Ce qui importe est la sensation là, maintenant, et le plaisir de ce moment partagé.
Je ris à en avoir mal au ventre en faisant des batailles de chatouilles durant lesquelles je laisse mes enfants trouver mes points faibles et les activer. Le rire décharge la pression.
Nous allons au zoo et je m’émerveille avec mes enfants, comme une gosse, des couleurs chatoyantes des perruches, je rigole des mangoustes qui dorment entassées les unes sur les autres (…), j’imite les manchots, je me délecte du soleil en prenant le goûter avec les enfants sur un banc.

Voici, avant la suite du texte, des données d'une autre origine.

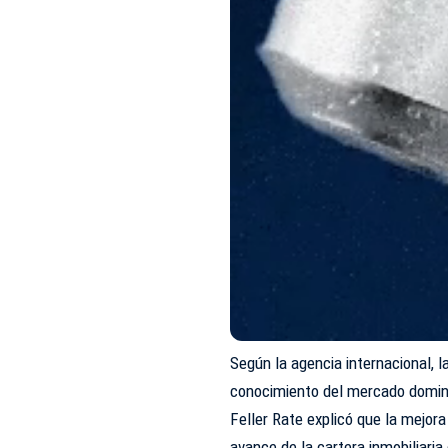
Según la agencia internacional, la
conocimiento del mercado domini
Feller Rate explicó que la mejora
avance de la cartera inmobiliaria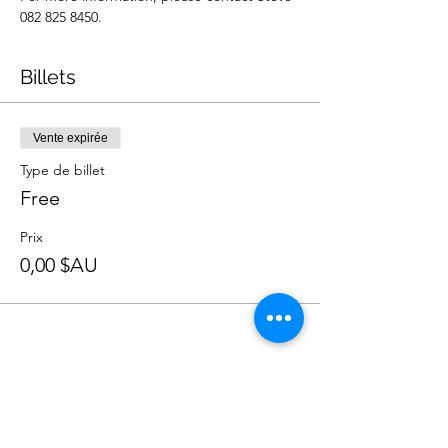
082 825 8450.
Billets
Vente expirée
Type de billet
Free
Prix
0,00 $AU
Partager cet événement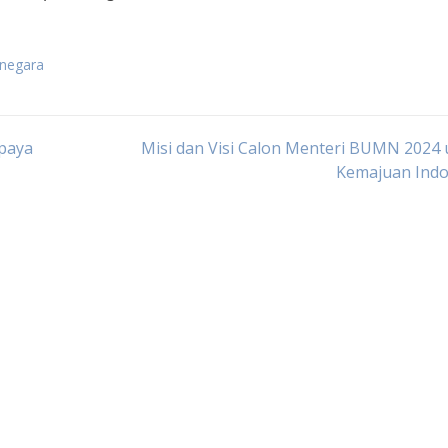
 negara
paya
Misi dan Visi Calon Menteri BUMN 2024
Kemajuan Indo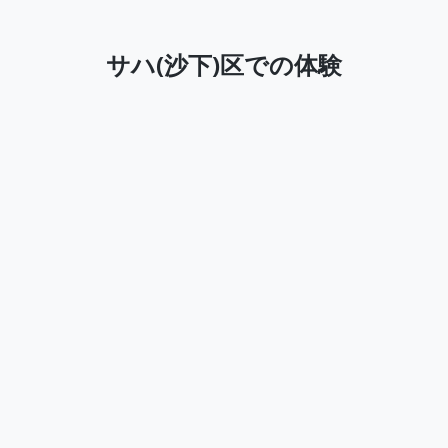
サハ(沙下)区での体験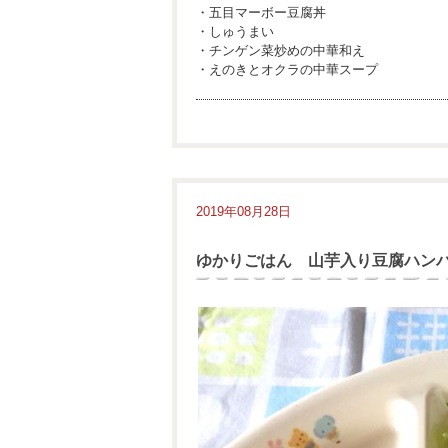
・五目マーボー豆腐丼
・しゅうまい
・チンゲン菜炒めの中華和え
・えのきとオクラの中華スープ
2019年08月28日
ゆかりごはん 山芋入り豆腐ハン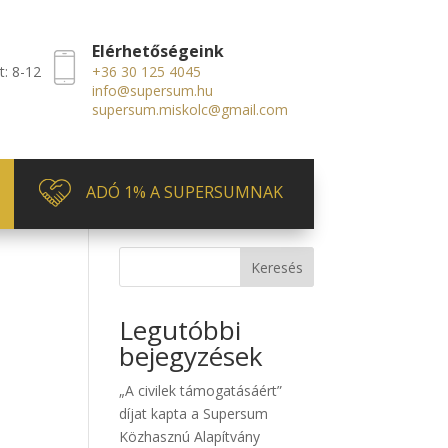
Elérhetőségeink
t: 8-12
+36 30 125 4045
info@supersum.hu
supersum.miskolc@gmail.com
ADÓ 1% A SUPERSUMNAK
Keresés
Legutóbbi
bejegyzések
„A civilek támogatásáért”
díjat kapta a Supersum
Közhasznú Alapítvány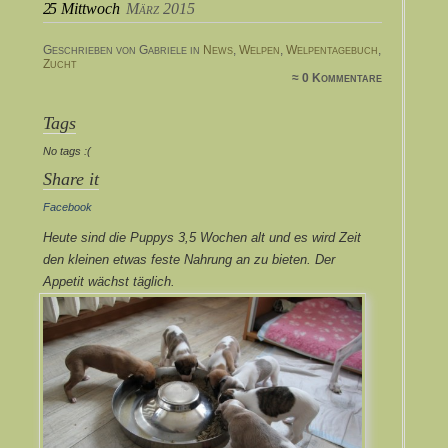
25
Mittwoch
März 2015
Geschrieben von Gabriele in
News
,
Welpen
,
Welpentagebuch
,
Zucht
≈ 0 Kommentare
Tags
No tags :(
Share it
Facebook
Heute sind die Puppys 3,5 Wochen alt und es wird Zeit
den kleinen etwas feste Nahrung an zu bieten. Der
Appetit wächst täglich.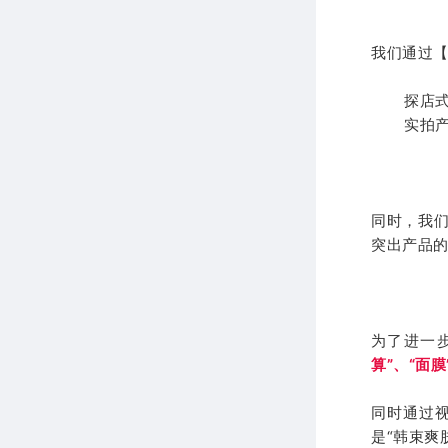
我们通过【
探店
实拍
同时，我们
突出产品
为了进一
算”、“面膜
同时通过
是“韩束爽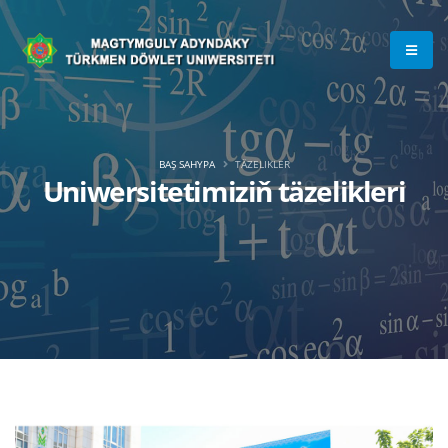
BAŞ SAHYPA
TÄZELIKLER
Uniwersitetimiziň täzelikleri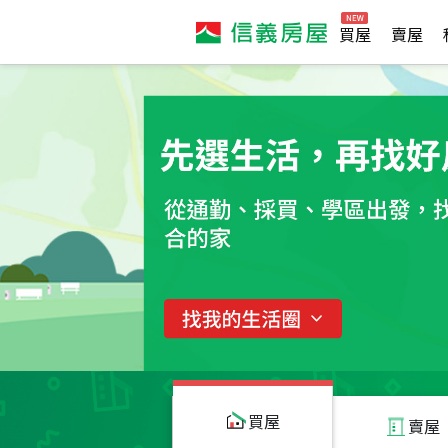
買屋
賣屋
買屋
賣屋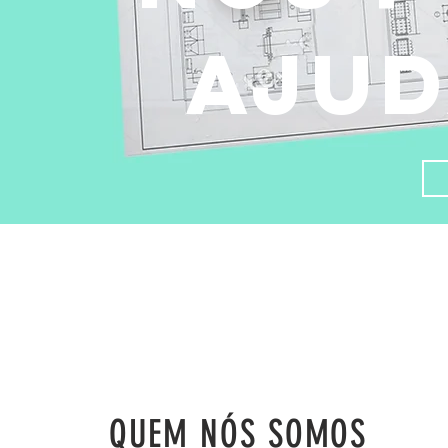
ajud
QUEM NÓS SOMOS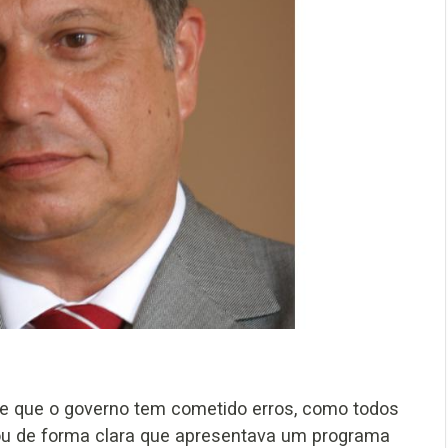
de que o governo tem cometido erros, como todos
 de forma clara que apresentava um programa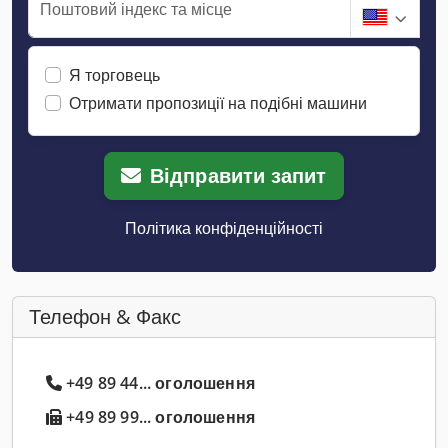
Поштовий індекс та місце
Я торговець
Отримати пропозиції на подібні машини
Відправити запит
Політика конфіденційності
Телефон & Факс
+49 89 44... оголошення
+49 89 99... оголошення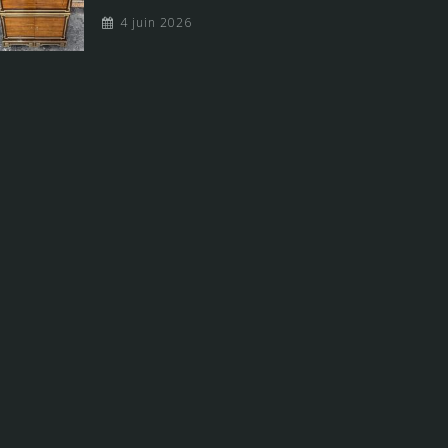
4 juin 2026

Bien sûr pendant ces vacances je “fais” quelques tâches :
je fais les courses, je fais à manger, je fais en sorte que les enfants se couchent à des heures raisonnables pour ne pas pourrir de leur fatigue la journée suivante, je recadre quand il faut. Mais pour le reste, je mets un maximum de “rien”, de volontairement non productif, sans objectif, sans résultat, sans but.

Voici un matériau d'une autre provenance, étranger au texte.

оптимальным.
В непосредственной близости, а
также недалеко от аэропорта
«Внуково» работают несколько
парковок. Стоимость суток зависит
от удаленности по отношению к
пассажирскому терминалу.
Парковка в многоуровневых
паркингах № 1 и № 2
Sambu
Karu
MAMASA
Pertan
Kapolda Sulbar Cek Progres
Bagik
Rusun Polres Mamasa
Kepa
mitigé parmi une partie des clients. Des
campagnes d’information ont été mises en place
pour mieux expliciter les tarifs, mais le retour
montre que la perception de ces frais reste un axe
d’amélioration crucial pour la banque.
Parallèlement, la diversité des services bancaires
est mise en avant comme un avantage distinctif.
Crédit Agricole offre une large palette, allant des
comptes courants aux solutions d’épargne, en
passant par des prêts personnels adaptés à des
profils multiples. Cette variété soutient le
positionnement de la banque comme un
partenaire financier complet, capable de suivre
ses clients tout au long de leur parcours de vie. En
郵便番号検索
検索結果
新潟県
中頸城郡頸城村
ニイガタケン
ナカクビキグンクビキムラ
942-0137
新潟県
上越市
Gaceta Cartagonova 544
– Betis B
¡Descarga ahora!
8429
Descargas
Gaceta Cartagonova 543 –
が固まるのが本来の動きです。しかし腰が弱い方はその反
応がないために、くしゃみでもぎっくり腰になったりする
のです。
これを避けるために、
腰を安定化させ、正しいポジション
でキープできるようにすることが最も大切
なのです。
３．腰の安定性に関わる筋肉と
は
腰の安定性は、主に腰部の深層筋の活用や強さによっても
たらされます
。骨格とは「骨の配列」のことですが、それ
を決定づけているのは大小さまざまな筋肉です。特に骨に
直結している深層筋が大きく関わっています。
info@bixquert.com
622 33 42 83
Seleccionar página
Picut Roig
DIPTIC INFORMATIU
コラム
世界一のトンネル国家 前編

Je suis là. Juste là. Je suis. Ce qui est est. Et c’est tout.
Une image me revient. J’imagine un verre plein d’eau boueuse. Chaque fois que je le bouge, chaque fois que je le remue, l’eau est trouble. En revanche, si je le laisse posé suffisamment longtemps, la boue se dépose au fond et l’eau devient claire au dessus.
Avec ces quelques jours de “rien”, je pose mon verre. Volontairement. J’évite de le remuer. Je laisse décanter.
À mon retour, je constate que je vois avec bien plus de clarté tout ce qui se passe en ce moment pour moi, et choisir comment agir.
Dans la semaine qui a suivi, les conditions n’ont pas changé comme par magie.
Et pourtant plein de choses ont changé.
Par exemple, une personne s’est manifestée pour prendre le relais de ma référente qui est en arrêt maladie et faire un point avec moi tous les 15 jours. J’ai retrouvé de la motivation et de l’intérêt pour mon travail alors que j’envisageais de démissionner. J’ai accepté intérieurement certains éléments contre lesquels je me rebellais depuis des mois. Je me remets au travail, et je ne suis plus dans la lutte et l’effort permanent. Des idées d’articles fusent alors que mon cerveau était sec depuis des semaines.
Depuis mon retour, je veille à préserver des mini moments de rien AVANT d’en avoir besoin. Ne pas me précipiter sur mon téléphone ou autre pour remplir les vides. Remettre des interstices, des pauses dans ma journée. Boire un thé sans rien faire d’autre que sentir la tasse chaude entre mes mains. Me poser dans mon canapé et observer les pensées qui me traversent et le confort du matelas. Sortir faire un tour avec mes cinq sens en éveil pour recevoir ce qui m’entoure. Vider ma poubelle avant qu’elle ne soit pleine.
Ralentir. Respirer.
C’est toujours le tourbillon dans ma tête, j’ai toujours des grands huit émotionnels, je suis comme ça, je ne sais pas si ça changera un jour. Ce qui change au fil du temps, c’est ma capacité à moins me faire emporter par ce tourbillon et d’être capable de l’observer avec du recul.
Ces moments de rien, de vacance, de vide, sont essentiels pour ça. De façon préventive.
Ce texte nous a été transmis par une fabuleuse maman, Anne-Claire Chêne.